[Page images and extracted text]
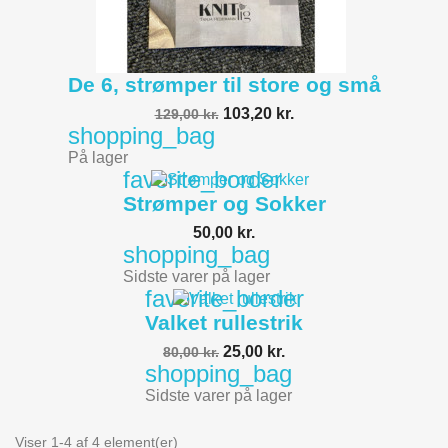
De 6, strømper til store og små
103,20 kr.
129,00 kr.
shopping_bag
På lager
favorite_border
Strømper og Sokker
50,00 kr.
shopping_bag
Sidste varer på lager
favorite_border
Valket rullestrik
25,00 kr.
80,00 kr.
shopping_bag
Sidste varer på lager
Viser 1-4 af 4 element(er)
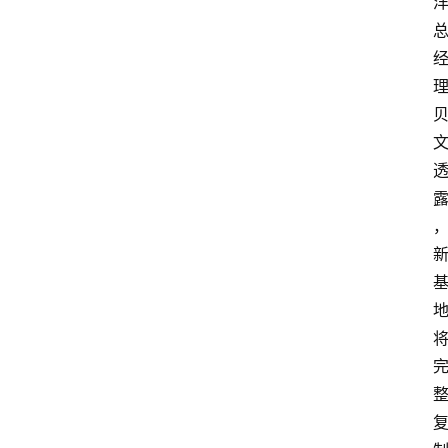
攻
略
金
漆
奖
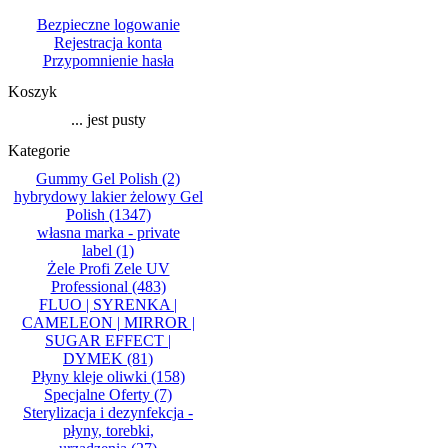
Bezpieczne logowanie
Rejestracja konta
Przypomnienie hasła
Koszyk
... jest pusty
Kategorie
Gummy Gel Polish
(2)
hybrydowy lakier żelowy Gel
Polish
(1347)
własna marka - private
label
(1)
Żele Profi Zele UV
Professional
(483)
FLUO | SYRENKA |
CAMELEON | MIRROR |
SUGAR EFFECT |
DYMEK
(81)
Płyny kleje oliwki
(158)
Specjalne Oferty
(7)
Sterylizacja i dezynfekcja -
płyny, torebki,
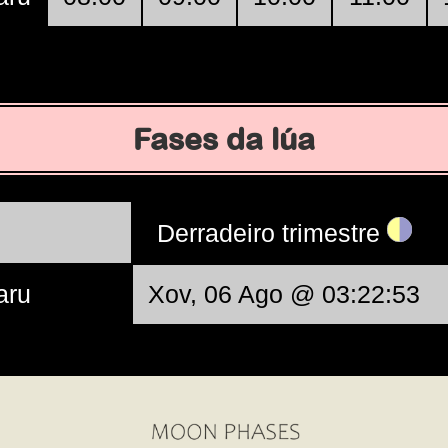
Fases da lúa
Derradeiro trimestre
aru
Xov, 06 Ago @ 03:22:53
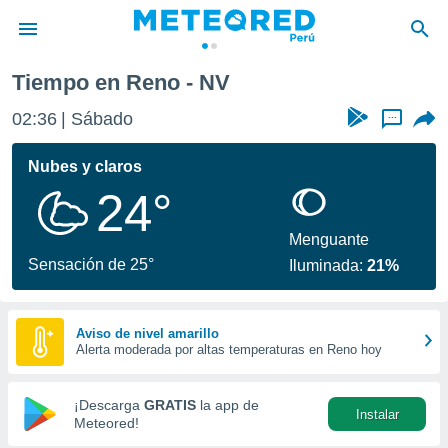
Tiempo en Reno - NV
privacidad
02:36
Sábado
...
o de
e
e) ha sido
Nubes y claros
or
24°
es para
ue la
 que se
Menguante
e calidad.
Sensación de 25°
Iluminada:
21%
eder a este
ediante las
opciones:
Aviso de nivel amarillo
Alerta moderada por altas temperaturas en Reno hoy
ookies y
e forma
¡Descarga
GRATIS
la app de
Instalar
d digital
Meteored!
ada, basada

Your assignment: Give again, word for word, every line from the one holding "Sensación de 25°" to the end of the data.

Task output:
Sensación de 25°
Iluminada:
21%
eder a este
ediante las
opciones:
Aviso de nivel amarillo
Alerta moderada por altas temperaturas en Reno hoy
ookies y
e forma
¡Descarga
GRATIS
la app de
Instalar
d digital
Meteored!
ada, basada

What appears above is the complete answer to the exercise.